The problem that the German Idealists Schelling and Hegel recognized was that if the Infinite is distinct from the Finite, then the finite, formed thing is limited by the Infinite and, therefore, itself becomes finite. Thus, they believed that ultimately, the Finite is not distinct from the Infinite but is just an aspect or moment of the Infinite. The differences of the Finite are canceled or sublated in the synthesis or identity-in-differences of the Infinite or Absolute.
Nicholas of Cusa (1401-64) postulated a similar idea when he proposed a 'synthesis of opposites' (coincidentia oppositorum). He thought that opposites no longer exist in the concept of the Infinite. Finite and limited things have opposites because they allow to have more or less of something. The Infinite does not have more or less, otherwise it would be limited. Therefore, opposites coincide in the Infinite.

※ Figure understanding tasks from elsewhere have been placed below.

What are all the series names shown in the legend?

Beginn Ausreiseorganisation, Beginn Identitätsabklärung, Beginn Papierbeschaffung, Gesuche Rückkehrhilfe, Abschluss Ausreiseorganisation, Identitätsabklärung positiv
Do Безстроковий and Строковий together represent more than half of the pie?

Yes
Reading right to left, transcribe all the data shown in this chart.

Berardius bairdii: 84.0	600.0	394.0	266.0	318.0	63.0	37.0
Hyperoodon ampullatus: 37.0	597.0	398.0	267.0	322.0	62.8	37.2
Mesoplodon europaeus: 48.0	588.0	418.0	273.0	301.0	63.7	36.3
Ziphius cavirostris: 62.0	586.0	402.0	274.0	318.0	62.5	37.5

Hyponoetics' concept of the Infinite is similar to the German Idealists. Hyponoesis is the ultimate reality that is an identity of the Infinite and the Finite. What then is the Finite? It is the manifestation or projection of the Infinite. The Finite is the result of the self-projection of the Infinite into a plurality of limited and individual forms and structures.

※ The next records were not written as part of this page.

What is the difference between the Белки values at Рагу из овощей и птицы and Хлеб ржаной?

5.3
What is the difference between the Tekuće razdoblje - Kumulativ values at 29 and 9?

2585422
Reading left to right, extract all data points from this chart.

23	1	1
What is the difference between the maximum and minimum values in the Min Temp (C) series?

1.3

If the Finite is the self-projection of the Infinite, then, reciprocally, the Infinite is the self-reflection of the Finite. Projection is derived from the Latin term proiecere meaning to throw forward. Reflection is derived from Latin reflectere meaning to bend back, to turn back. By self-reflection, therefore, I mean the process of the Individual Mind (Exonoesis) of expanding its mind into the Infinite by turning all its attention to itself. It is a process of de-individuation, that is, by reflecting on the mind's intrinsic infinity, the Individual Mind looses its individuality temporarily and is able to expand into the Infinite Mind (Hyponoesis). I call this process Paranoesis or Transrational Thinking.

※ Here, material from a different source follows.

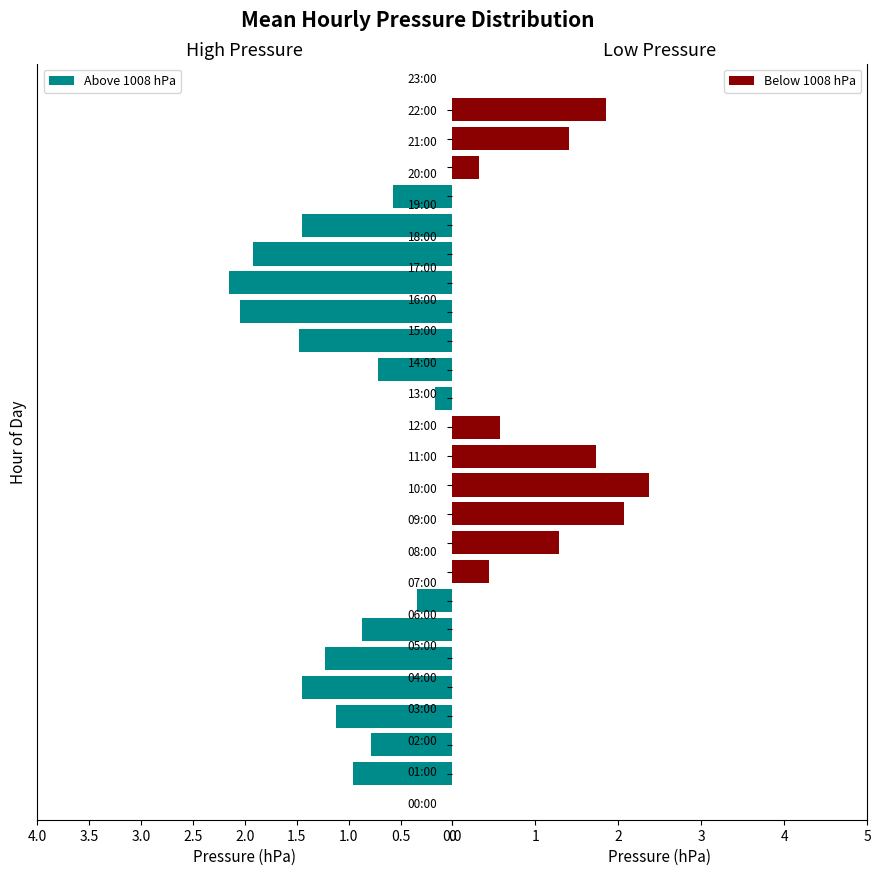

At how many categories does at least one series exceed 0?

24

It is important to understand that the process of self-projection of the Infinite, that manifests the finite world, is not a process of creation. The world and all living creatures are not created, neither ex nihilo (out of nothing) as Christian theology holds, nor in any other way. The Infinite actualizes itself in an infinite number of forms without creating them as something distinct from itself.
We could also think of the Infinite and the Finite as congruent dimensions or continua of one reality. The infinite continuum subsists as any number of finite continua which are congruent and simultaneous. If we only think about the infinite continuum then its infinity consists in having an infinite number of potential finite continua. If we only consider one specific finite continuum, its finiteness consists in being limited and distinct from another finite continuum.
Here's a way to visually present this rather complex idea: Take a piece of paper (letter size). Fold it widthwise across several times into smaller sections with identical size:
On the front fold write: "Infinite". On the subsequent folds write: "Finite". If the whole paper is folded together to form one piece and you look at it when you have it at eye level, then you can only see the label "Infinite". If you unfold the paper and slightly tilt the back end upwards so as to reveal the other folds with the labels "Finite", then you can see, how the Infinite is "made up" of the Finite, and how both together constitute one inseparable and timeless entity. This is a very crude way of making the concept of the Identity of the Infinite and the Finite a little bit more intelligible.